No primeiro bloco do Observatório, Dines e Bojunga discutiram a conjuntura da qual emergiu o bolivarianismo de Hugo Chávez. A reportagem explicou que em 1988 houve um sangrento levante em decorrência de um severo pacote econômico. Em seguida, o sistema político tradicional entrou em crise e, em 1992, um grupo de militares tentou derrubar o então presidente Carlos Andrés Pérez. O grupo exigia a revisão da política econômica e o combate à corrupção. Hugo Chávez, um dos participantes do movimento, foi preso.


A socióloga Maryclen Steeling, do Observatorio Global de Medios, disse que o processo de ‘fratura da legitimidade e das lealdades’ ocorrido nos anos 1980 foi conseqüência da fragilização dos partidos, dos poderes da República e dos bancos. Com a falência do sistema político, os meios de comunicação substituíram os partidos. ‘Em 1998, o presidente Chávez sai em propaganda eleitoral e se converte em um político emergente que ascende vertiginosamente e ganha a eleição com um discurso voltado aos excluídos, à dignificação da pobreza. Era um discurso de centro-esquerda e aparentemente era um candidato com um discurso que não necessariamente ia romper com o uso e o costume político-eleitoral em Venezuela’, analisou.


O candidato era apoiado por grupos econômicos e sociais e pela mídia. Mas ao ser eleito, surpreendentemente não recompensou as forças que o apoiaram, como é costume na política. Não cumpriu a ‘lei de reciprocidade’. Maryclen Steeling disse que em seu primeiro discurso deixou claro que não iria governar com os tradicionais grupos de poder, que passaram a suspeitar de suas ações. O discurso de Chávez começou a dirigir-se às camadas excluídas. Imediatamente, os meios de comunicação e os grupos econômicos passaram a olhar com suspeita o novo presidente.


Chávez questionava a democracia representativa e exaltava a democracia participativa. Ao propor a lei das terras e das águas, atemorizou os proprietários de terras. Como todos os presidentes da Venezuela, pediu poderes habilitantes. Com a mudança no panorama político, a mídia passou para a oposição. A polarização surgiu quando Chávez quis retomar a legitimidade perdida pelos partidos tradicionais, e que agora estava nas mãos dos meios de comunicação.

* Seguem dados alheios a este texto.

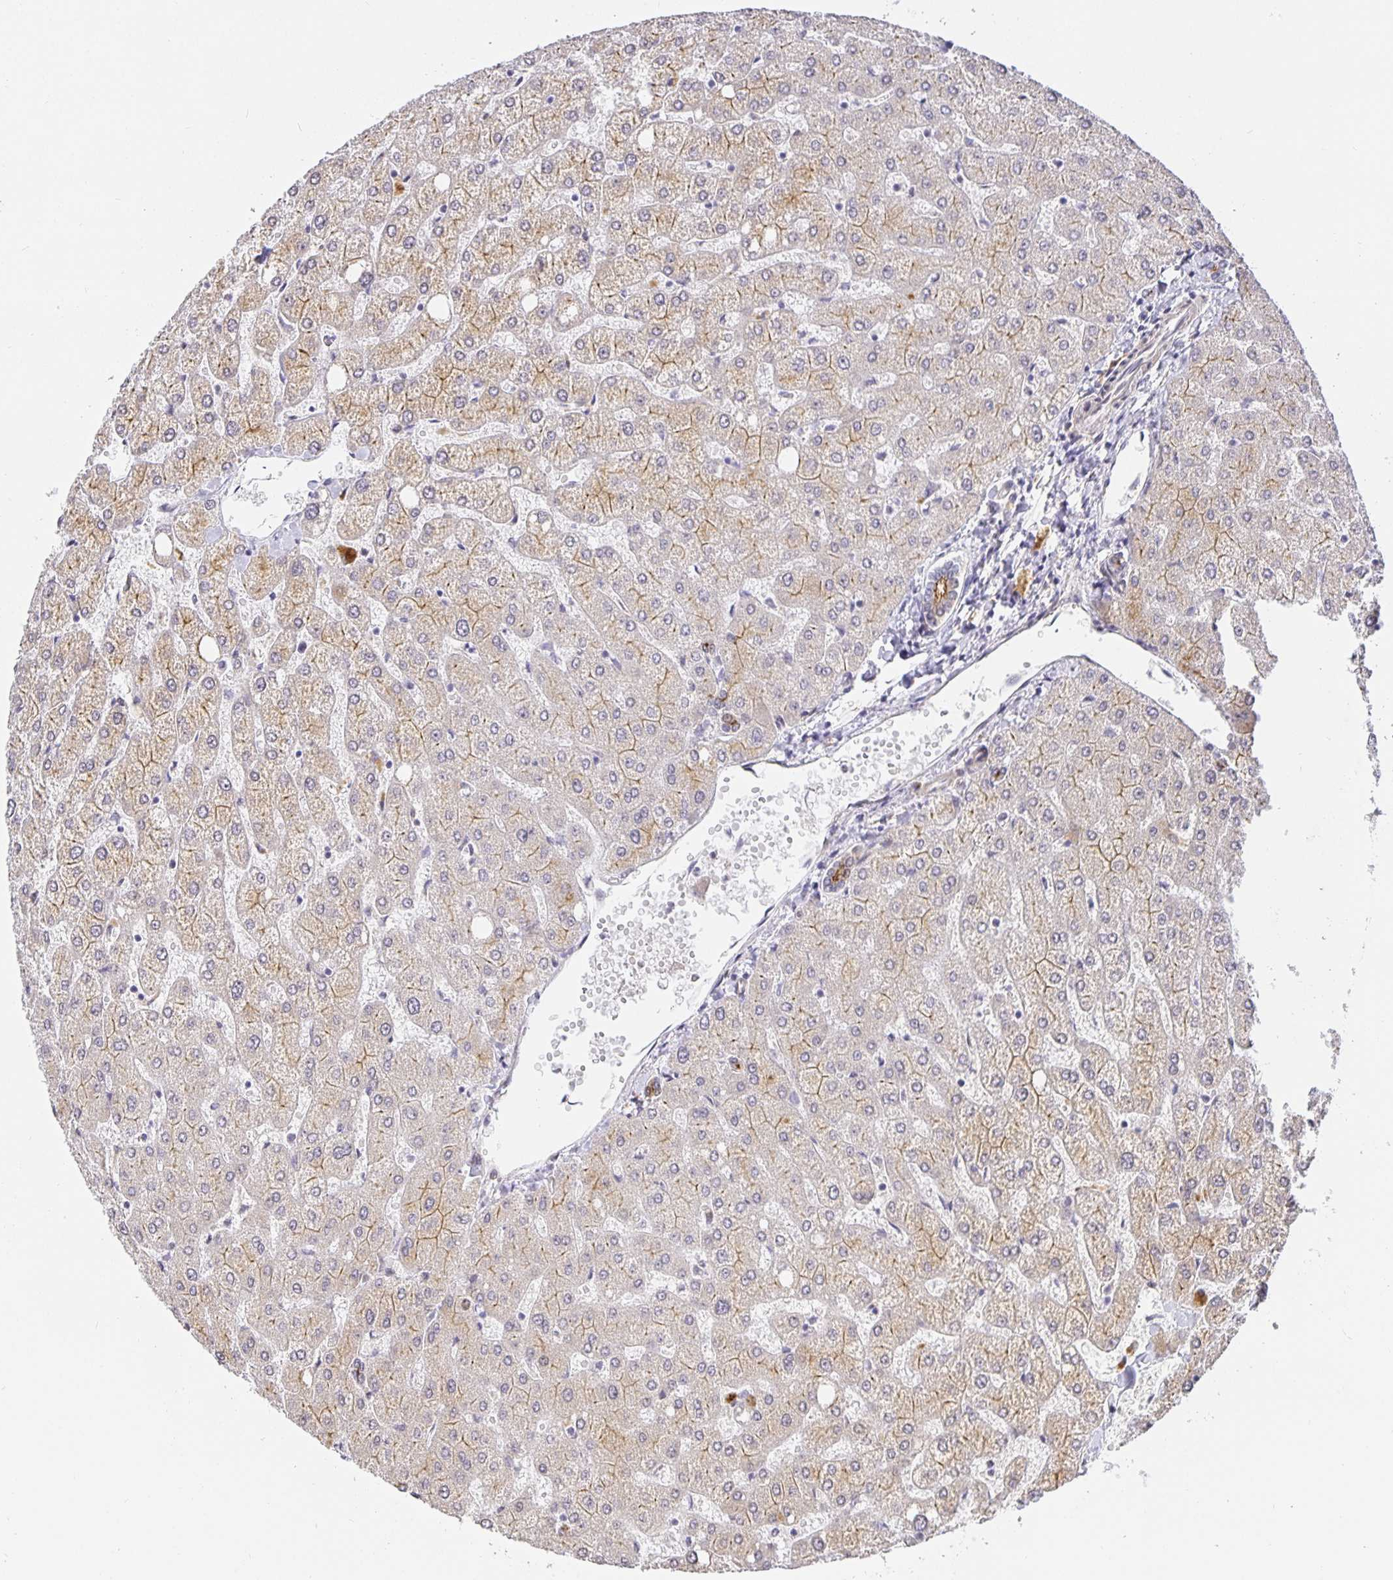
{"staining": {"intensity": "moderate", "quantity": "<25%", "location": "cytoplasmic/membranous"}, "tissue": "liver", "cell_type": "Cholangiocytes", "image_type": "normal", "snomed": [{"axis": "morphology", "description": "Normal tissue, NOS"}, {"axis": "topography", "description": "Liver"}], "caption": "Liver stained with a brown dye exhibits moderate cytoplasmic/membranous positive positivity in about <25% of cholangiocytes.", "gene": "TJP3", "patient": {"sex": "female", "age": 54}}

Imprensa como partido político


Desde os anos 1990, os profissionais de imprensa ‘tomaram o rumo’ de líderes políticos, de formadores da opinião pública. ‘A discussão que antes acontecia nos partidos políticos e na arena pública se transfere para os meios de comunicação, fundamentalmente a televisão. E a discussão adquire uma lógica televisiva’, disse Maryclen Steeling.


O ex-guerrilheiro Teodoro Petkoff, que foi ministro do governo Rafael Caldera (1994-1998) e atualmente é diretor do jornal oposicionista Tal Cual, explicou que a grande mídia venezuelana está vinculada aos interesses dos grandes grupos econômicos – que chegaram a afirmar poder derrubar ou colocar um presidente no Palácio Miraflores. Ao chegar à presidência, Chávez encontrou esses grupos com um comportamento mais de partidos políticos do que de meios de comunicação. Os partidos estavam enfraquecidos. De um lado estava o governo e do outro, a mídia.


‘O governo tem avançado na criação do que ele mesmo denomina como uma `hegemonia comunicacional´. Não se trata de um propósito igual ao soviético ou ao cubano, simplesmente só um meio de comunicação estatal, em detrimento dos demais. É uma coisa mais astuta, mais complexa, que é criar um enorme aparato comunicacional a princípio do Estado, mas não é do Estado e não é do Governo. É de Hugo Chávez’, comentou.


A reportagem explicou que em 1999 a nova Constituição trocou o nome do país para República Bolivariana da Venezuela. O texto eliminou o Senado, ampliou o mandato presidencial, reduziu a jornada de trabalho e desapropriou latifúndios. O bolivarianismo reivindicava as idéias de Simon Bolívar, o Libertador da Venezuela, que também lutou pela independência da Colômbia, da Bolívia, do Peru e do Equador. De Bolívar, Chávez encampou os ideais da educação do povo, da integração latino-americana e também o alerta para os riscos representados pelos interesses dos EUA. Mas esqueceu-se do caráter autoritário do herói.


Imprensa para quê?


No início do debate no estúdio, Dines comentou que os dois depoimentos exibidos convergiam quanto à origem da polarização. Deixaram claro que ‘a democracia era fictícia’ e que a mídia preenchia o vazio deixado pela política. Para Bojunga, eles estão de acordo com a gênese de Hugo Chávez. O homem ‘carismático e messiânico’ era resposta a uma república falsa. Chávez incomodou a mídia porque é o tipo de político que quer ter ‘uma interlocução direta com a massa, com a rua’. Com estas características, se converte em um político que não precisa do poder constituído do Parlamento nem da mediação dos meios de comunicação.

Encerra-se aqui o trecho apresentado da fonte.